Die Themen Lieferfähigkeit und Kostensteigerung in China beschäftigen weiterhin die Branche (siehe auch RadMarkt 2/07). Aufgrund des Ende Januar einsetzenden überraschend harten Wintereinbruchs zum denkbar ungünstigsten Zeitpunkt – nämlich zum Chinesischen Neujahrsfest – könnten sich eventuell einige Lieferungen aus China weiter nach hinten verschieben, befürchten jetzt erste Branchenkenner. Hier die Hintergründe.
Das Chinesische Neujahrsfest führt jährlich zur größten Völkerwanderung der Welt. So auch zu Beginn des Neujahrsfestes 4706 (nach chinesischer Zeitrechnung = 2008 nach christlicher Zeitrechnung). Das „Jahr der Ratte“ wurde am 7. Februar eingeläutet. Das dem Neujahrsfest folgende Frühjahrfestival dauert 15 Tage und wird traditionell mit Heimatbesuchen und im engsten Familienkreis gefeiert.
Nun setzte kurz vor Beginn des Neujahrsfestes 4706 ein Wintereinbruch mit Schneechaos ein, den es chinesischen Quellen zufolge so seit 50 Jahren nicht mehr gegeben haben soll. Kurz darauf machten sich chinesische Arbeiter Richtung Urlaub auf. Besonders der Küstenstreifen des Landes – die Heimat der „Weltfabrik China“ – leidet dann immer wieder unter dem einsetzenden Verkehrschaos. Hier arbeiten viele Arbeiter aus dem Innern des Landes, die in den boomenden Ballungsgebieten an der Küste Arbeit gefunden haben und jetzt nach Hause wollen.
Das durch den Schnee verstärkte diesjährige Chaos auf den Straßen sowie geschlossene Flughäfen führten dazu, daß alleine in der Wirtschaftsregion Guangdong (gleich neben Hongkong liegend) eine halbe Millionen Menschen den Bahnhof der Hauptstadt Guangzhou blockierten und dort tagelang feststeckten. Etwaige Panikhandlungen Verzweifelter mußten von der Polizei in Schach gehalten werden. Landesweit ging gar nichts mehr.
Guangdong ist auch Heimat vieler Fahrradproduzenten. Anbieter wie Dahon, Ideal, Kinesis und Sanfa haben hier ihre Fabriken. Wie von diesen Anbietern zu erfahren ist, wären weniger „irgendwelche durch den Schnee verursachte Schäden wie im Inland“ das Problem, wo viele Dächer und Gebäude unter den Schneemassen zusammenbrachen. Aber auch das hat es hier und da an der Küste gegeben, wie die uns vorliegenden Bilder betroffener Fahrradfabriken aus den Wirtschaftsregionen der Küste belegen (siehe auch in einer der kommenden RadMarkt-Ausgaben).

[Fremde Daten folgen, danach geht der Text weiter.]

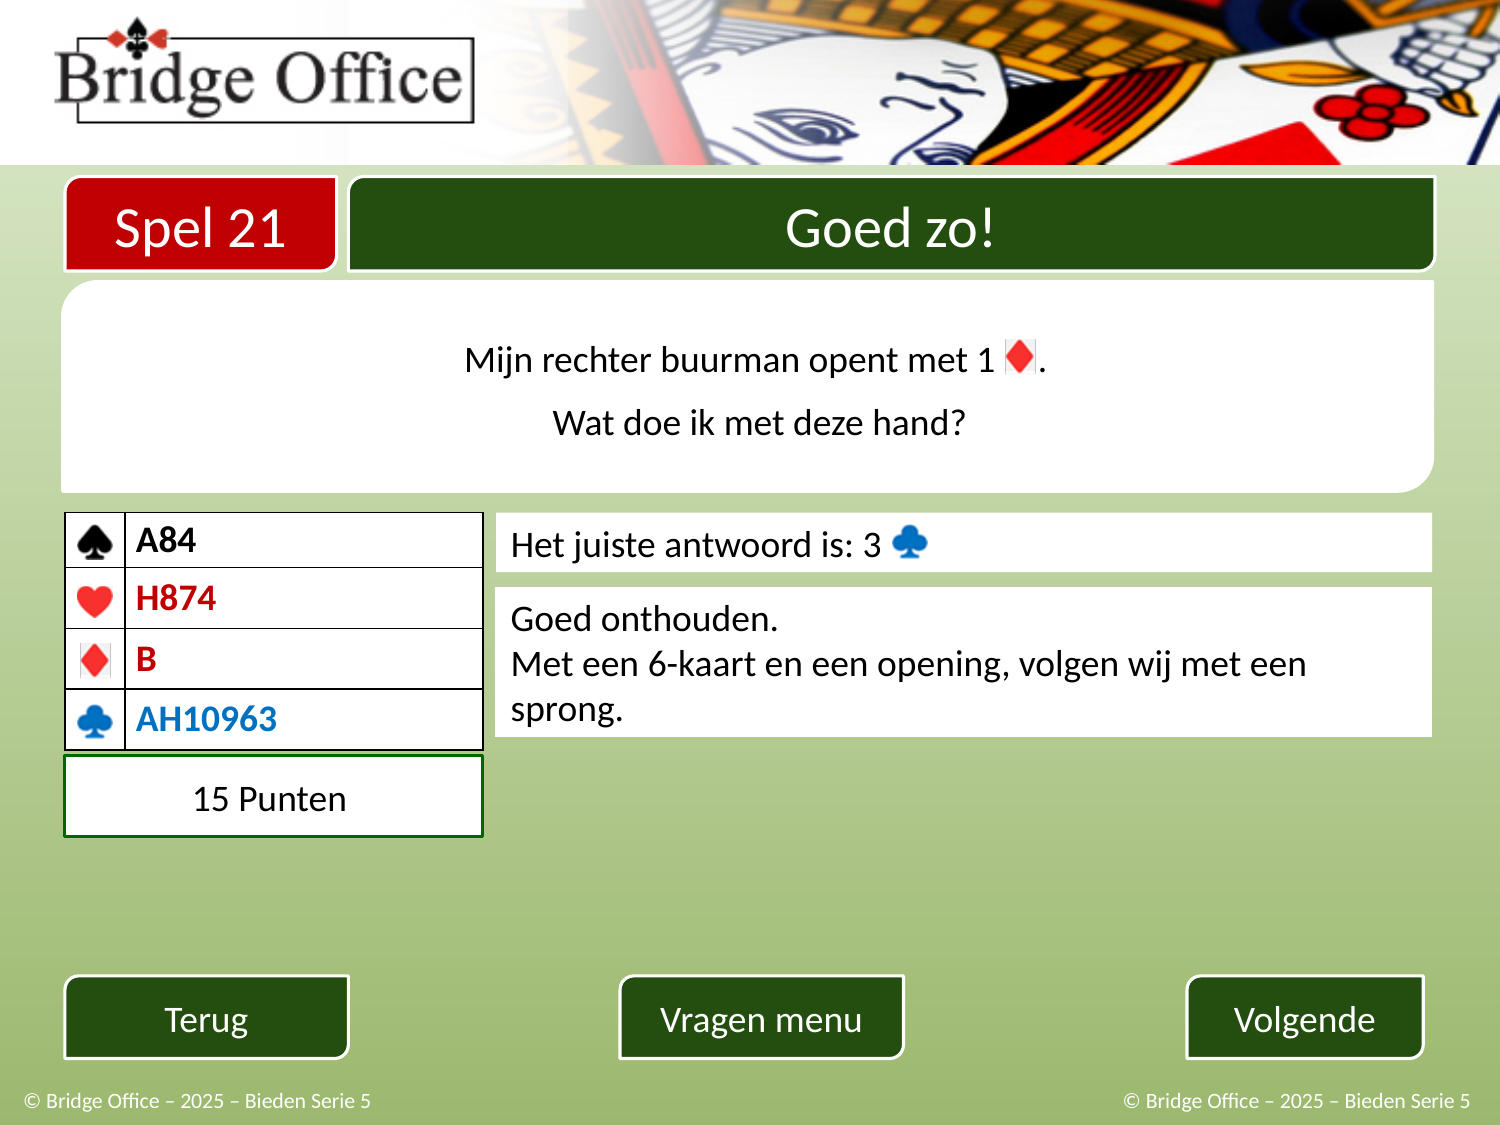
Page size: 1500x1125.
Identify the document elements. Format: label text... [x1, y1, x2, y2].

Das Schneechaos habe eher dazu geführt, daß „unsere Arbeiter verspätet in den Neujahrsurlaub aufbrechen konnten und verspätet wiederkommen“. Zudem bleibt zum gegenwärtigen Zeitpunkt abzuwarten, wie das aktuelle Verkehrschaos mit feststeckenden Lastwagen und Transporten im Inland sich im nachhinein auf die „Weltfabrik“ an der Küste auswirken wird. Man werde aber alles daransetzen, es aufgrund der „weißen Gefahr“ nicht zu weiteren Lieferverzögerungen kommen zu lassen.